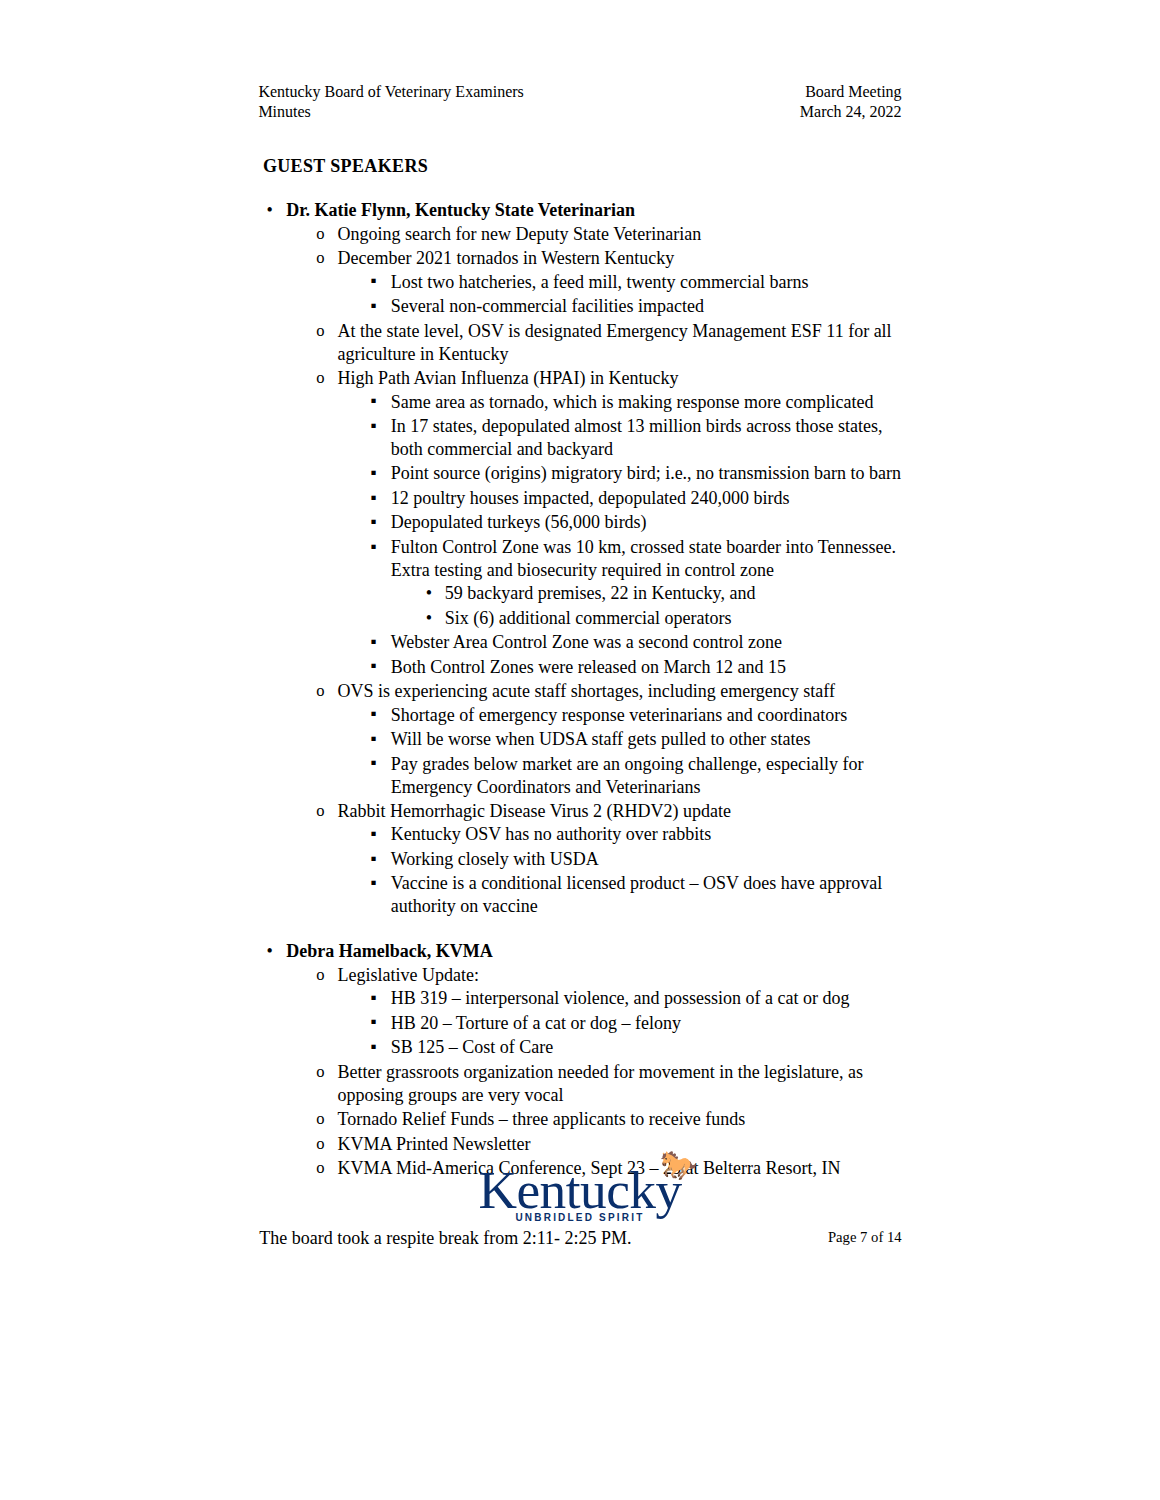| Kentucky Board of Veterinary Examiners | Board Meeting |
| Minutes | March 24, 2022 |
Guest Speakers
Dr. Katie Flynn, Kentucky State Veterinarian
Ongoing search for new Deputy State Veterinarian
December 2021 tornados in Western Kentucky
Lost two hatcheries, a feed mill, twenty commercial barns
Several non-commercial facilities impacted
At the state level, OSV is designated Emergency Management ESF 11 for all agriculture in Kentucky
High Path Avian Influenza (HPAI) in Kentucky
Same area as tornado, which is making response more complicated
In 17 states, depopulated almost 13 million birds across those states, both commercial and backyard
Point source (origins) migratory bird; i.e., no transmission barn to barn
12 poultry houses impacted, depopulated 240,000 birds
Depopulated turkeys (56,000 birds)
Fulton Control Zone was 10 km, crossed state boarder into Tennessee. Extra testing and biosecurity required in control zone
59 backyard premises, 22 in Kentucky, and
Six (6) additional commercial operators
Webster Area Control Zone was a second control zone
Both Control Zones were released on March 12 and 15
OVS is experiencing acute staff shortages, including emergency staff
Shortage of emergency response veterinarians and coordinators
Will be worse when UDSA staff gets pulled to other states
Pay grades below market are an ongoing challenge, especially for Emergency Coordinators and Veterinarians
Rabbit Hemorrhagic Disease Virus 2 (RHDV2) update
Kentucky OSV has no authority over rabbits
Working closely with USDA
Vaccine is a conditional licensed product – OSV does have approval authority on vaccine
Debra Hamelback, KVMA
Legislative Update:
HB 319 – interpersonal violence, and possession of a cat or dog
HB 20 – Torture of a cat or dog – felony
SB 125 – Cost of Care
Better grassroots organization needed for movement in the legislature, as opposing groups are very vocal
Tornado Relief Funds – three applicants to receive funds
KVMA Printed Newsletter
KVMA Mid-America Conference, Sept 23 – 25 at Belterra Resort, IN
The board took a respite break from 2:11- 2:25 PM.
Kentucky🐎 Unbridled Spirit Page 7 of 14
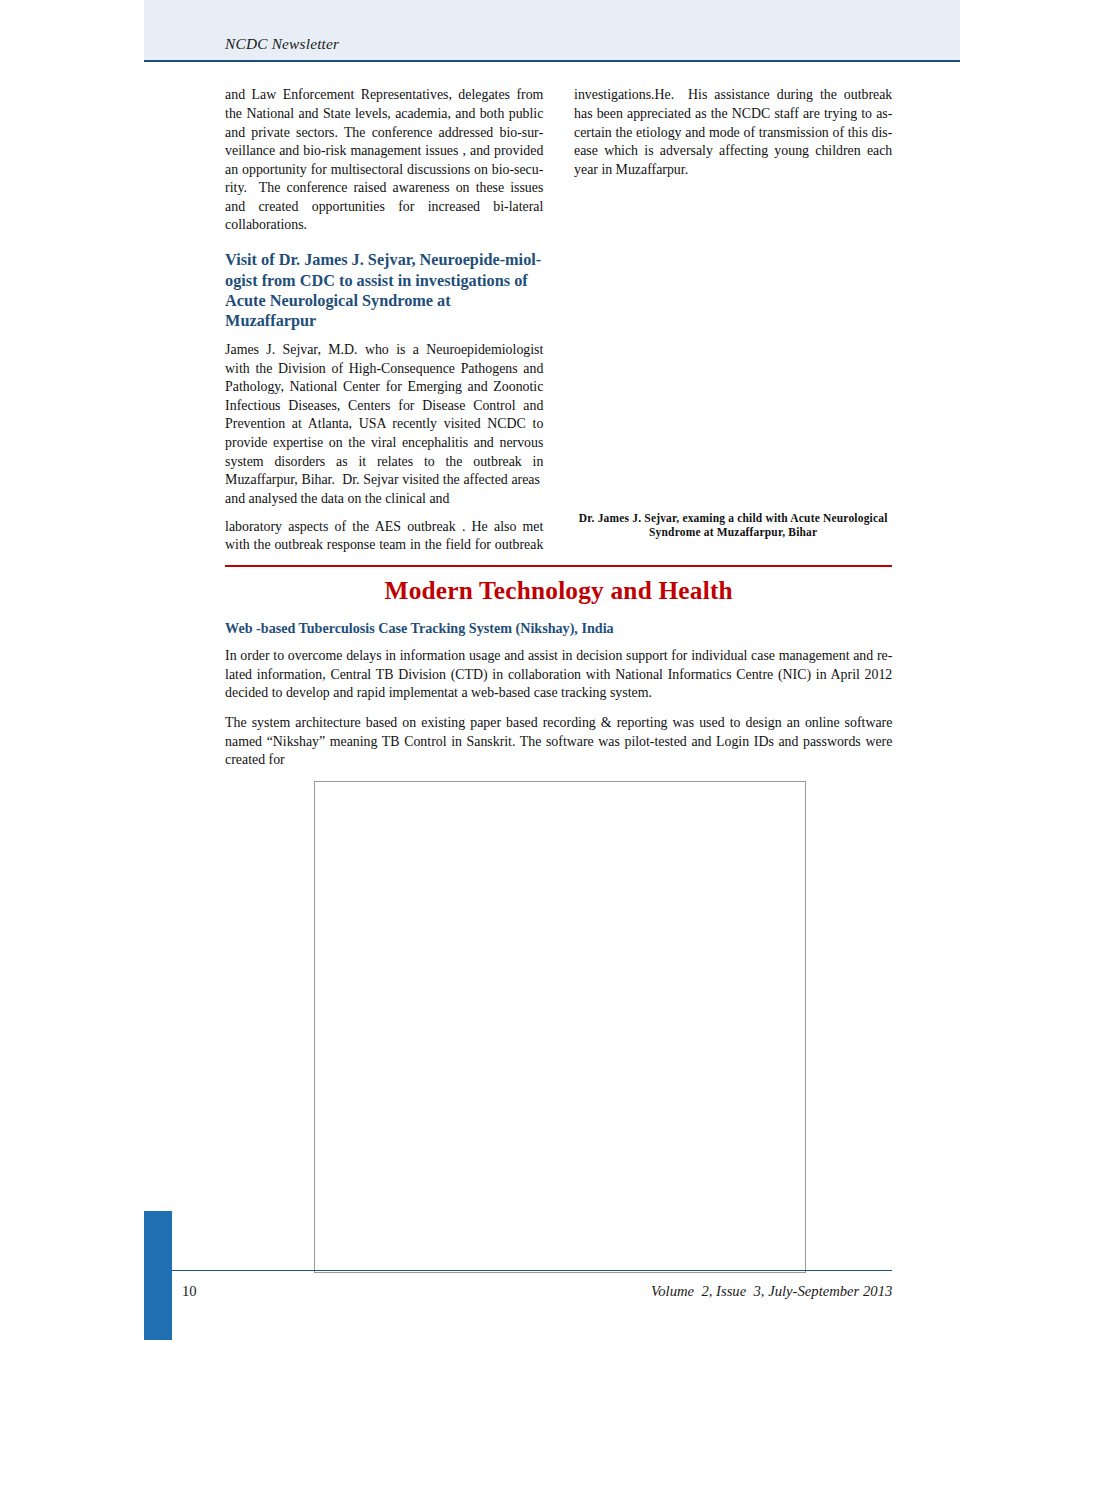NCDC Newsletter
and Law Enforcement Representatives, delegates from the National and State levels, academia, and both public and private sectors. The conference addressed bio-surveillance and bio-risk management issues , and provided an opportunity for multisectoral discussions on bio-security. The conference raised awareness on these issues and created opportunities for increased bi-lateral collaborations.
Visit of Dr. James J. Sejvar, Neuroepide-miologist from CDC to assist in investigations of Acute Neurological Syndrome at Muzaffarpur
James J. Sejvar, M.D. who is a Neuroepidemiologist with the Division of High-Consequence Pathogens and Pathology, National Center for Emerging and Zoonotic Infectious Diseases, Centers for Disease Control and Prevention at Atlanta, USA recently visited NCDC to provide expertise on the viral encephalitis and nervous system disorders as it relates to the outbreak in Muzaffarpur, Bihar. Dr. Sejvar visited the affected areas and analysed the data on the clinical and
laboratory aspects of the AES outbreak . He also met with the outbreak response team in the field for outbreak investigations.He. His assistance during the outbreak has been appreciated as the NCDC staff are trying to ascertain the etiology and mode of transmission of this disease which is adversaly affecting young children each year in Muzaffarpur.
Dr. James J. Sejvar, examing a child with Acute Neurological Syndrome at Muzaffarpur, Bihar
Modern Technology and Health
Web -based Tuberculosis Case Tracking System (Nikshay), India
In order to overcome delays in information usage and assist in decision support for individual case management and related information, Central TB Division (CTD) in collaboration with National Informatics Centre (NIC) in April 2012 decided to develop and rapid implementat a web-based case tracking system.
The system architecture based on existing paper based recording & reporting was used to design an online software named “Nikshay” meaning TB Control in Sanskrit. The software was pilot-tested and Login IDs and passwords were created for
10
Volume 2, Issue 3, July-September 2013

===============

* WORK ITEM
Would you copy out, exactly and with no pictures, only the lines above from the one that contains "Rabbit Hemorrhagic Disease" through the one that contains "NCDC Newsletter"?

* TASK RESULT
Rabbit Hemorrhagic Disease Virus 2 (RHDV2) update
Kentucky OSV has no authority over rabbits
Working closely with USDA
Vaccine is a conditional licensed product – OSV does have approval authority on vaccine
Debra Hamelback, KVMA
Legislative Update:
HB 319 – interpersonal violence, and possession of a cat or dog
HB 20 – Torture of a cat or dog – felony
SB 125 – Cost of Care
Better grassroots organization needed for movement in the legislature, as opposing groups are very vocal
Tornado Relief Funds – three applicants to receive funds
KVMA Printed Newsletter
KVMA Mid-America Conference, Sept 23 – 25 at Belterra Resort, IN
The board took a respite break from 2:11- 2:25 PM.
Kentucky🐎 Unbridled Spirit Page 7 of 14
NCDC Newsletter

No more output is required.